The father wore an austere, deep blue kimono, with a matching thigh length jacket. Thin, vertical monochrome stripes covered his long trousers and matching belt, their white strips shone in the bright light of his darkpox bed’s interior. The other, younger man was decked out in banded leather armor with metal highlights that blossomed, skirt-like around his waist. The whole suit of armor was sheathed by a red vest, dull and sleeveless. The children were more or less miniatures of their parents.
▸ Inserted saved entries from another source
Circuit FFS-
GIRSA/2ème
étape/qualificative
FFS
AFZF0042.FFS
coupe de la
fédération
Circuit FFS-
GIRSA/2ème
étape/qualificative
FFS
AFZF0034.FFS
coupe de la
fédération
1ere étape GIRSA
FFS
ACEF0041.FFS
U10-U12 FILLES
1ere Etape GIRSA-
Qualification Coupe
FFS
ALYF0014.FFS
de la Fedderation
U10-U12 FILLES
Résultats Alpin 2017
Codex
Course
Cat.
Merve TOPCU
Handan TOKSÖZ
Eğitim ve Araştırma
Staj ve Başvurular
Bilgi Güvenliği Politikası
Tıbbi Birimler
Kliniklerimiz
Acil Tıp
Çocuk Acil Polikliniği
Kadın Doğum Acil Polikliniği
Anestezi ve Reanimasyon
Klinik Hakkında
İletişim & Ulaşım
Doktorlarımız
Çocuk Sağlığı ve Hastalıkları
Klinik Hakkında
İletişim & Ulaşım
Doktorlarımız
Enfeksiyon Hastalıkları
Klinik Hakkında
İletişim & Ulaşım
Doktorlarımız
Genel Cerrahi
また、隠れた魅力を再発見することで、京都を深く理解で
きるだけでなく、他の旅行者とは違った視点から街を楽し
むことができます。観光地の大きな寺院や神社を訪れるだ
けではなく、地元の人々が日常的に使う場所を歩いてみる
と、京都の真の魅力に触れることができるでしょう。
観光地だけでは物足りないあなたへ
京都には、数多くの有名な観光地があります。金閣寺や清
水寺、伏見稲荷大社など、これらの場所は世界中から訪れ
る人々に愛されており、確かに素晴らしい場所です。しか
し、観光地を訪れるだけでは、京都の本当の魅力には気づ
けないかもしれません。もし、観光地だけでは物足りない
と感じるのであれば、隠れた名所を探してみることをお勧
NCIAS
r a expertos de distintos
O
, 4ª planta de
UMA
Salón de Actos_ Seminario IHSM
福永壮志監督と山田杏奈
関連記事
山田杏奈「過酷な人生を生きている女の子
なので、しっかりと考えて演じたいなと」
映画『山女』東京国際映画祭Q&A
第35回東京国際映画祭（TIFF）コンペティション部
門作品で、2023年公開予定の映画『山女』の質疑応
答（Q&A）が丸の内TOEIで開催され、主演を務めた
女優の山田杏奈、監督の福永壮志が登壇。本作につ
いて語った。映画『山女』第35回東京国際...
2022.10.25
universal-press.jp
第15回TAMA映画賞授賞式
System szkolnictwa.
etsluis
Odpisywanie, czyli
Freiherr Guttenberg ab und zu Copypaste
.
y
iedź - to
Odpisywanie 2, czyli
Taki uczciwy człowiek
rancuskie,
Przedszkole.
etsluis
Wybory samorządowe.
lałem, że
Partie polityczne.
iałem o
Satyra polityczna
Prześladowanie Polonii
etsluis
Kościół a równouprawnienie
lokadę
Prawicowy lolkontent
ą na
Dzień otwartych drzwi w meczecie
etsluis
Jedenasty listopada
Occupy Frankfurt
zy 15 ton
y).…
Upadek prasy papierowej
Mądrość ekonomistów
And they all wore polished wooden sandals, with thick socks as white as snow.
It was too perfect for a re-creation, and yet… too ominous for a miracle.
As the patients were brought closer, I shuddered at the sight of the woman’s mouth. For a moment, I thought she’d stuffed it full of mud. A second look, however, revealed something… unexpected.
I pointed at her. “Look at the woman’s teeth,” I said, “they’ve been blackened!”
Many old-world cultures once practiced teeth-blackening, as body beautification, and to symbolize coming-of-age, and the serene purity of the Night. In the modern era, Isolated tribes or developing backwaters still did it, but, otherwise, the practice had ceased centuries ago, in large part because of the extraordinary stigma Lasseditic cultures had against it. To this day, the stereotype of an abusive, womanizing Munine nobleman was a fixture of the Trenton imagination’s image of evil. My ancestors had believed the practice was a sign Munine women were molested by demons, to fill them with the Night’s darkness to bring about Hell on earth, as if Athelmarch supposedly doing so wasn’t enough of a punishment for my people’s sins.
But then Ani spoke up. “We can gawk at them later,” she said, reminding us of our duties. “C’mon, people, let’s move!”
“Alright,” I said, “tell me what to do.”